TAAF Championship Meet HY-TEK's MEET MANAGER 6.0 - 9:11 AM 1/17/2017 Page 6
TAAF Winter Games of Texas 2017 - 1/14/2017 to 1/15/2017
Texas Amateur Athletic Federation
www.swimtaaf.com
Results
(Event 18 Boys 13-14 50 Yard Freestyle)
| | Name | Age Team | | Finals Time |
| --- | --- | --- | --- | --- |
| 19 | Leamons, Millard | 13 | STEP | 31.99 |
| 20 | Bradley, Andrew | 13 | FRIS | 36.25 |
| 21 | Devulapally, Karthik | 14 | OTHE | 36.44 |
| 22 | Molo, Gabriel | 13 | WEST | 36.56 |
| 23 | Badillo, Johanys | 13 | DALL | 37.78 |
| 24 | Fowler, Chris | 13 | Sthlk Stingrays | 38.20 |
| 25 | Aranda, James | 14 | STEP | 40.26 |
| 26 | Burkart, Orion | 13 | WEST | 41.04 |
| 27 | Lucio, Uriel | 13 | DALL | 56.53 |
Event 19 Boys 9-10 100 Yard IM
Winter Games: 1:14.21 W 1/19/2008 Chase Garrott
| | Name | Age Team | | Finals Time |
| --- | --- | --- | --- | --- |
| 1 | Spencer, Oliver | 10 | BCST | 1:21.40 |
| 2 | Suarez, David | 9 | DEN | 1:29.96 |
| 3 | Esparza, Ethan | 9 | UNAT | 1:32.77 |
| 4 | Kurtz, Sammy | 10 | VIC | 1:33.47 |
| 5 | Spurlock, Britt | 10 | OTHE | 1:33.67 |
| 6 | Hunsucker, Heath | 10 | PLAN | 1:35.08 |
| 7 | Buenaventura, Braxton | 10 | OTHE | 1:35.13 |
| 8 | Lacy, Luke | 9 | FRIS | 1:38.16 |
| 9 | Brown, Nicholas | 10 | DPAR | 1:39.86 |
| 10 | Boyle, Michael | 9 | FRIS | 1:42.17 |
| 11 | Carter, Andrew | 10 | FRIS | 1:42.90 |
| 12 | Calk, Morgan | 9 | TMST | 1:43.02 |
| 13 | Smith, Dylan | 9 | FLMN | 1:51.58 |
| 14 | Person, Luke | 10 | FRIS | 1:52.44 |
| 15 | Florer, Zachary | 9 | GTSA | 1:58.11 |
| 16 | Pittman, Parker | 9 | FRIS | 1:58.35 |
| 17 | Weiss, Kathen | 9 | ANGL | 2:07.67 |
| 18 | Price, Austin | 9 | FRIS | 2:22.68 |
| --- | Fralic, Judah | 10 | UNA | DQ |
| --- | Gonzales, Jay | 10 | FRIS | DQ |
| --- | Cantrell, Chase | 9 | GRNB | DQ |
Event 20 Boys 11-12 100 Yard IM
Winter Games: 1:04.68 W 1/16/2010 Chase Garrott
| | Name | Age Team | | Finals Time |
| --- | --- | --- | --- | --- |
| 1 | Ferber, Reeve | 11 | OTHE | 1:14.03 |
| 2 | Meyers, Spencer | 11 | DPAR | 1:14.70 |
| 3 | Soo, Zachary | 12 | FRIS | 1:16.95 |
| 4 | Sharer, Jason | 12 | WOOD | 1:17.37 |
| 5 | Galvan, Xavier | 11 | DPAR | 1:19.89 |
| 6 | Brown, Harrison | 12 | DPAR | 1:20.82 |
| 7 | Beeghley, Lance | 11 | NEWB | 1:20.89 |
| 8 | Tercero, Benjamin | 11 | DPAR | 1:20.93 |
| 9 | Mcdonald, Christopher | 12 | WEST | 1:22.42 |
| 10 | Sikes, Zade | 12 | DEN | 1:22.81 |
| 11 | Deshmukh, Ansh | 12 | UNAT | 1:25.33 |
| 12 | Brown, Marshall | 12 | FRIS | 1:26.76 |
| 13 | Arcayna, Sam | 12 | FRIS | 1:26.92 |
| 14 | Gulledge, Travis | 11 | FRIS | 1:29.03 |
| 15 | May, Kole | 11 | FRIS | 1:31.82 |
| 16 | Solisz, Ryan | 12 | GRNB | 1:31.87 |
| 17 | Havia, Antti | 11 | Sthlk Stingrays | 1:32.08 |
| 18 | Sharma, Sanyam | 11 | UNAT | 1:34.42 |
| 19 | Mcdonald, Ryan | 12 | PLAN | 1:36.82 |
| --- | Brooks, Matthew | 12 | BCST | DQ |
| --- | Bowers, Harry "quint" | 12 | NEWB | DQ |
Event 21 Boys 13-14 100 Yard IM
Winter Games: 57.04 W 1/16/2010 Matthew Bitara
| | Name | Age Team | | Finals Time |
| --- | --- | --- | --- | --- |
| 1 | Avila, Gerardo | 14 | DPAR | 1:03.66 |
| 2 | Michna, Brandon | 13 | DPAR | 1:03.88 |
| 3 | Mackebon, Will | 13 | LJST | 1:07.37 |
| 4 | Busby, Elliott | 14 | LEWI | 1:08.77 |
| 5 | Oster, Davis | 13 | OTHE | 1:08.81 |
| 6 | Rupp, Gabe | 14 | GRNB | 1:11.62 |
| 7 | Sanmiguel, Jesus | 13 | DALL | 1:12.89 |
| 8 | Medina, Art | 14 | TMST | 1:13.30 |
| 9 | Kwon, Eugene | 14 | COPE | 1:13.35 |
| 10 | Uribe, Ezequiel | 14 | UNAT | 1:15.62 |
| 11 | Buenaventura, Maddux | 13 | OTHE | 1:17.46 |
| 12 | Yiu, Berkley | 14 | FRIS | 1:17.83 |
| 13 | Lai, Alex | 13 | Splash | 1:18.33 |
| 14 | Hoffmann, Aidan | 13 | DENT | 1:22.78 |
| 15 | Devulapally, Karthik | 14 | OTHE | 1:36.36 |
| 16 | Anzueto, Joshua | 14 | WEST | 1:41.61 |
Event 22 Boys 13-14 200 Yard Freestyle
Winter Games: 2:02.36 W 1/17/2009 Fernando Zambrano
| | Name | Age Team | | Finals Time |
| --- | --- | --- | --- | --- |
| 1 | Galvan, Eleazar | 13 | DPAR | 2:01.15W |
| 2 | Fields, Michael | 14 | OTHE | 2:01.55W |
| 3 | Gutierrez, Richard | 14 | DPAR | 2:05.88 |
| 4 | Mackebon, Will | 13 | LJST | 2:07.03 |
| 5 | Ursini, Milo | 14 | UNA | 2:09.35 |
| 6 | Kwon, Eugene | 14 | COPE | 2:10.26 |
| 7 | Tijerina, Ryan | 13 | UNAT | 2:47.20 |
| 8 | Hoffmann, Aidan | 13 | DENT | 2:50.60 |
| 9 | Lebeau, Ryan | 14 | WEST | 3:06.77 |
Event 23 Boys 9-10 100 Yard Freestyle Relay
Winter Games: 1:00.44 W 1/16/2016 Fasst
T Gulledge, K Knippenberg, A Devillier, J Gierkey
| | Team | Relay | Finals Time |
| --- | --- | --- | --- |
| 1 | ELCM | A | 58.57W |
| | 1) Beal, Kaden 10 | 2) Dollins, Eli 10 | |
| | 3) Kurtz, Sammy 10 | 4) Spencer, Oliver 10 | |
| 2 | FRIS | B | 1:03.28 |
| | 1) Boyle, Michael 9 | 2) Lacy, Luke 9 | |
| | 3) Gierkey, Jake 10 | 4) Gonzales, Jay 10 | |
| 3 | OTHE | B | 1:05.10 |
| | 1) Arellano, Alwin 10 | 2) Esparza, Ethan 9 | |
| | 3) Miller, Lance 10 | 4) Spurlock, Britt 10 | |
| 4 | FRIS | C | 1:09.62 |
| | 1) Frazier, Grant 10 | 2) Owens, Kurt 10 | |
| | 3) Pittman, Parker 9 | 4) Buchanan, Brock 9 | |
------------------------------------
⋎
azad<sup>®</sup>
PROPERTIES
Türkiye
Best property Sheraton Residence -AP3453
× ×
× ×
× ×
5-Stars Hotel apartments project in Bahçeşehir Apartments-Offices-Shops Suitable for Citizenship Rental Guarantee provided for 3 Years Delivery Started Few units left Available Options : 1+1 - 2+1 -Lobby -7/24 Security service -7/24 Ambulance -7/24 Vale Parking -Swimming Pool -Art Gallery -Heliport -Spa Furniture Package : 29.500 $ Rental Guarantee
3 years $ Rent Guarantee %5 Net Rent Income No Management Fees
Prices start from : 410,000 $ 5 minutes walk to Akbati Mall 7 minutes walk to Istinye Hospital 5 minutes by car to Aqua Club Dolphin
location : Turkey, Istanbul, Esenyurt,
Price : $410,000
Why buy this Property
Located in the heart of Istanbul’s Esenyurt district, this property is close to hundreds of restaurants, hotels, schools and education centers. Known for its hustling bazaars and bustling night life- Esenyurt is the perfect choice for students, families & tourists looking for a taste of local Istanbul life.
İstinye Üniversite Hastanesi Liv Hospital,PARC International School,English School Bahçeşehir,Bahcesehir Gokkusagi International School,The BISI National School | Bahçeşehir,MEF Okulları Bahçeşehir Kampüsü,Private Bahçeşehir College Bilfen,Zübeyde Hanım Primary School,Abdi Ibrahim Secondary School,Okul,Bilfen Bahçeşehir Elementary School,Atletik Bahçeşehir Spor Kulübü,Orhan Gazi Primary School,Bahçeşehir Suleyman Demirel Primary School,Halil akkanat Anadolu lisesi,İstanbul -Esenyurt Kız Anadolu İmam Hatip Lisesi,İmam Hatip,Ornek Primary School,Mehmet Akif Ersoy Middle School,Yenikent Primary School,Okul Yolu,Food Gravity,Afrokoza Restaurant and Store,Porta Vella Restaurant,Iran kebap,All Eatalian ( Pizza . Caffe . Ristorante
------------------------------------
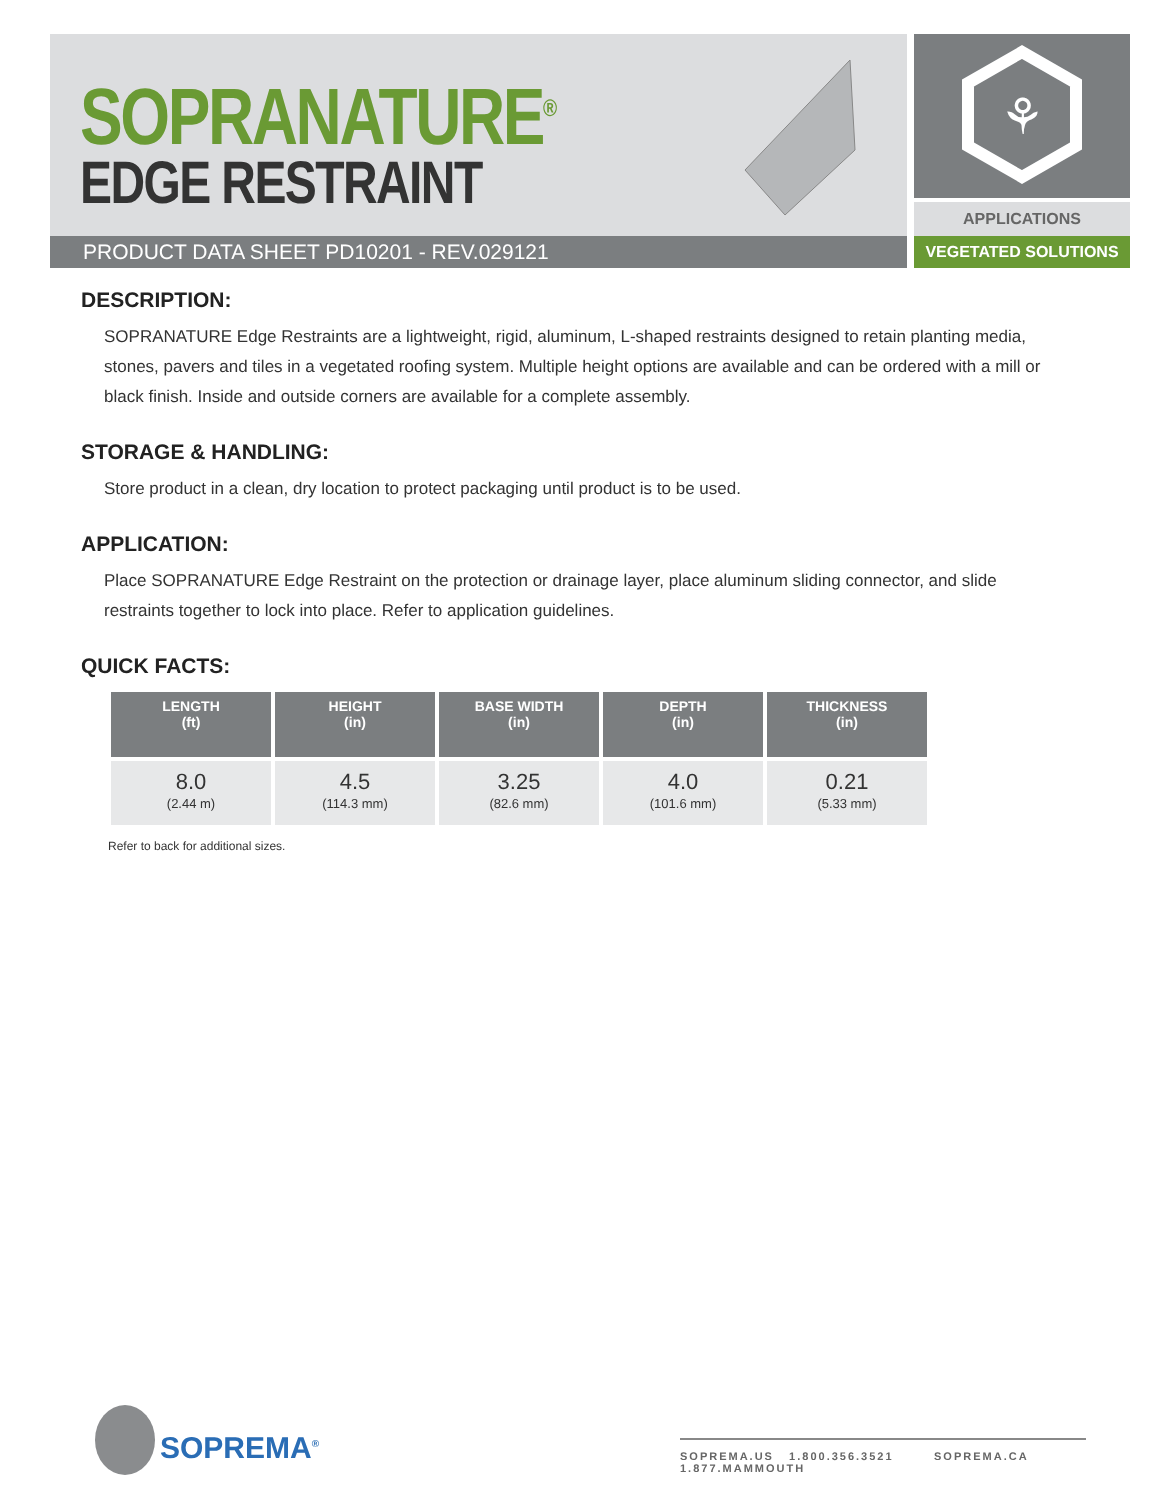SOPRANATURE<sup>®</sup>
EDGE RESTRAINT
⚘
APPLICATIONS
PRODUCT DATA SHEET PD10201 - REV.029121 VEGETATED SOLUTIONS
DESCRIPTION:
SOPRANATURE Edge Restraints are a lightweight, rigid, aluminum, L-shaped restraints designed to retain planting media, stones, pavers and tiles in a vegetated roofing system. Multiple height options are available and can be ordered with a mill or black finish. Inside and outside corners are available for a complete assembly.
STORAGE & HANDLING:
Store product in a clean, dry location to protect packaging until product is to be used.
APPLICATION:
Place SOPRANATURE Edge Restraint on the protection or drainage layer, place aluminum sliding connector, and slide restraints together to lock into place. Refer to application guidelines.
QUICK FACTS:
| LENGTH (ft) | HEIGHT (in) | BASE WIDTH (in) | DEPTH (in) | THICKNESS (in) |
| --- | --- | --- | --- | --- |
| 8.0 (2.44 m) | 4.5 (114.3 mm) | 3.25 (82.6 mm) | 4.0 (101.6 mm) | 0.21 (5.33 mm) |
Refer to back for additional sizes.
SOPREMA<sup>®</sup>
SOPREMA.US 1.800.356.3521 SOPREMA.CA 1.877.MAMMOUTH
------------------------------------
Your task :: Looking at the entries above, can you reproduce exactly the lines from the one that holds "SOPREMA<sup>®</sup>" through the one that holds "SOPREMA.US 1.800.356.3521 SOPREMA.CA", and only those?

Task solution ::
SOPREMA<sup>®</sup>
SOPREMA.US 1.800.356.3521 SOPREMA.CA 1.877.MAMMOUTH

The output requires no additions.